CASB integration is sensitive to the architecture of an organization's cloud and IT. Organizations can deploy CASB in two ways:
- When an end user interacts with a cloud app, "you can say, 'Let's connect to the cloud APIs that are available for doing things like monitoring, data inspection, logging," said Krikken. CASB can detect activity using the APIs and either act on the endpoint or monitor their activity.
- Or, organizations can "deploy the CASB in line as a proxy," to perform a more real-time policy enforcement, said Krikken.
The choice "matters in terms of the kinds of capabilities that you can bring to bear," said Krikken, and the use cases that best suit the business.
For example, while IT can technically configure APIs at will, APIs are not created equal. "If I want to prevent a certain piece of data being downloaded from a cloud application, it is very difficult, if not impossible, to do via an API integration," said Krikken. A proxy server, however, can pick up on the gaps in traffic inspection APIs leave.
The forward proxy is used when there are some managed endpoints "and we want to see what they're doing, regardless of what it is that they're talking to," or managed/unmanaged apps, said Krikken.
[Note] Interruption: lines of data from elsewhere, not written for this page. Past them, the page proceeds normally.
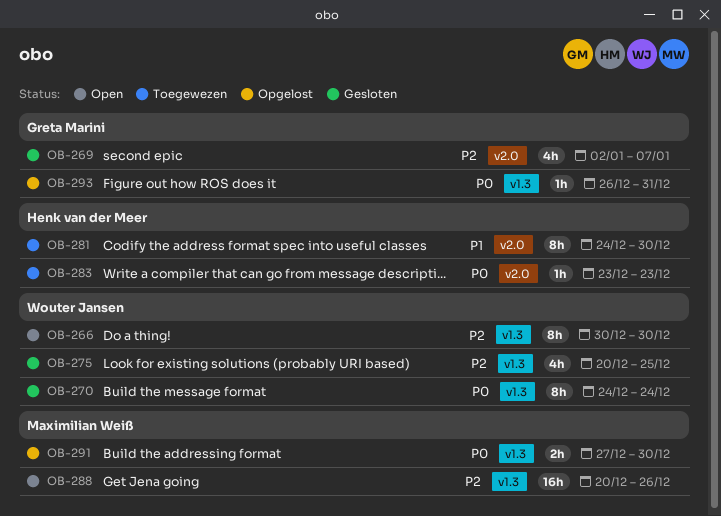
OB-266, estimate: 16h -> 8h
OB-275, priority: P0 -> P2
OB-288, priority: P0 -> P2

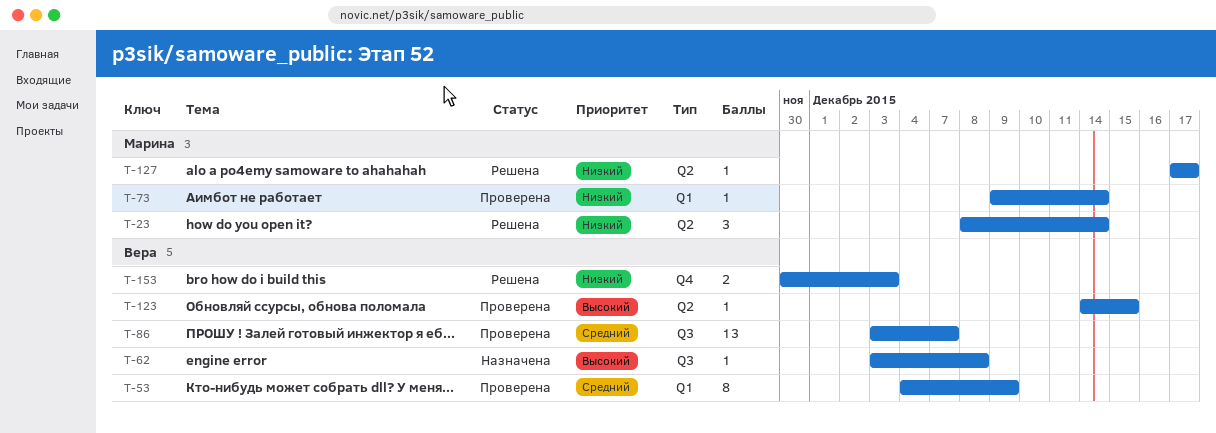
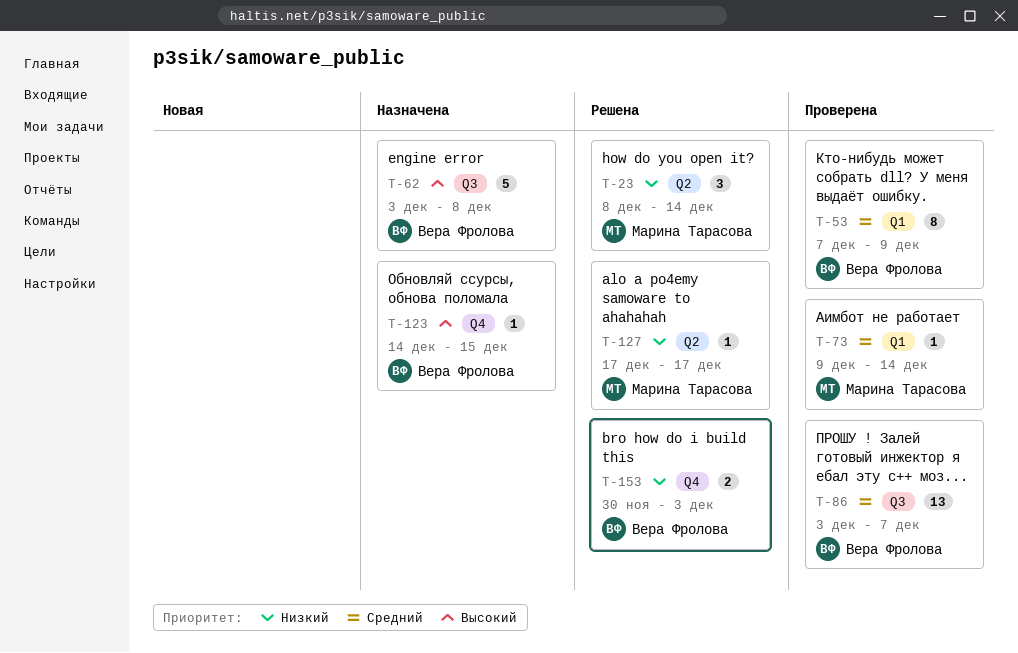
T-53, start: Dec 4 -> Dec 7
T-62, estimate: 1 -> 5
T-73, priority: Низкий -> Средний
T-123, status: Проверена -> Назначена
T-123, label: Q2 -> Q4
However, forward proxy doesn't capture traffic from unmanaged endpoints — enter reverse proxy.
Reverse proxy "sits right in front of that cloud application and regardless of where the traffic comes from," but stops short of covering unapproved apps, said Krikken.
Traditional proxy servers, such as firewalls, act similarly to CASB proxies but also fail to address all types of apps or endpoints.
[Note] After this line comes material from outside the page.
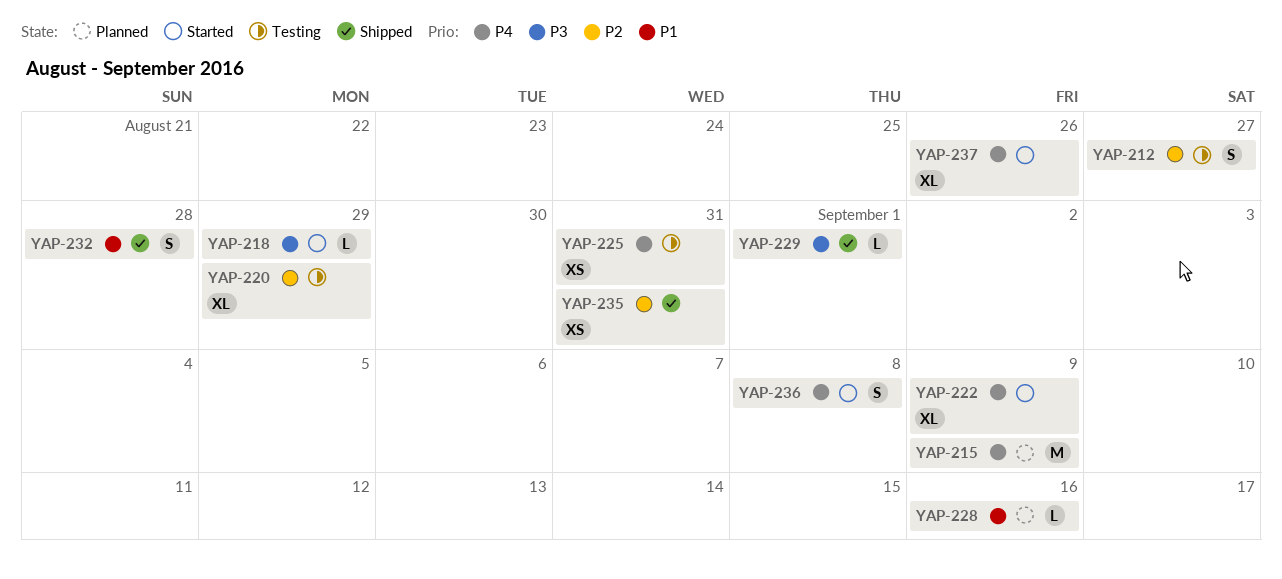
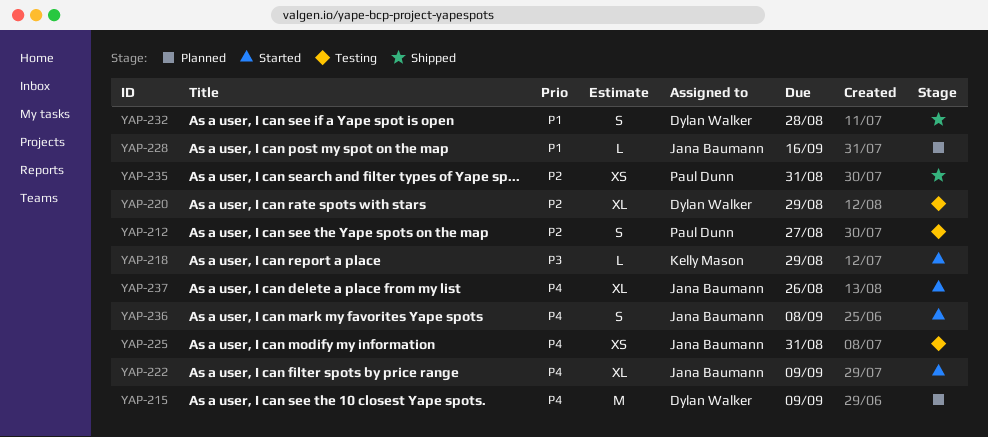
YAP-229: present -> none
"One thing that is important here is that one of the use cases is never covered by any of these CASB architectures," said Krikken. " You have an unmanaged endpoint, talking to an unmanaged or an unapproved cloud application, because there's just nothing that gets in between the traffic."
But Krikken recommends security not to just grab and deploy certain CASB features. "When you essentially start with the feature that you need, then you can work your way back to the integration options that are required."
For example, organizations shouldn't request DLP for all cloud apps but instead define when DLP is required, like uploading or downloading data from the cloud. If companies can segment where certain features are absolutely necessary, they may come to find where their architecture can "bear" more CASB.
"It also allows you to look at other solutions that live side by side with CASB, and either on which CASB depends, or with which CASB needs to coexist in order to function properly," said Krikken.
Finding where CASB interacts with existing solutions is also key to its deployment. "You may already have various things that are either a prerequisite for CASB, or that overlap in such a way that you need to make them work together," said Krikken. Adaptive access control, for example, needs to work in conjunction with identity and access management to account for user directories or single sign on.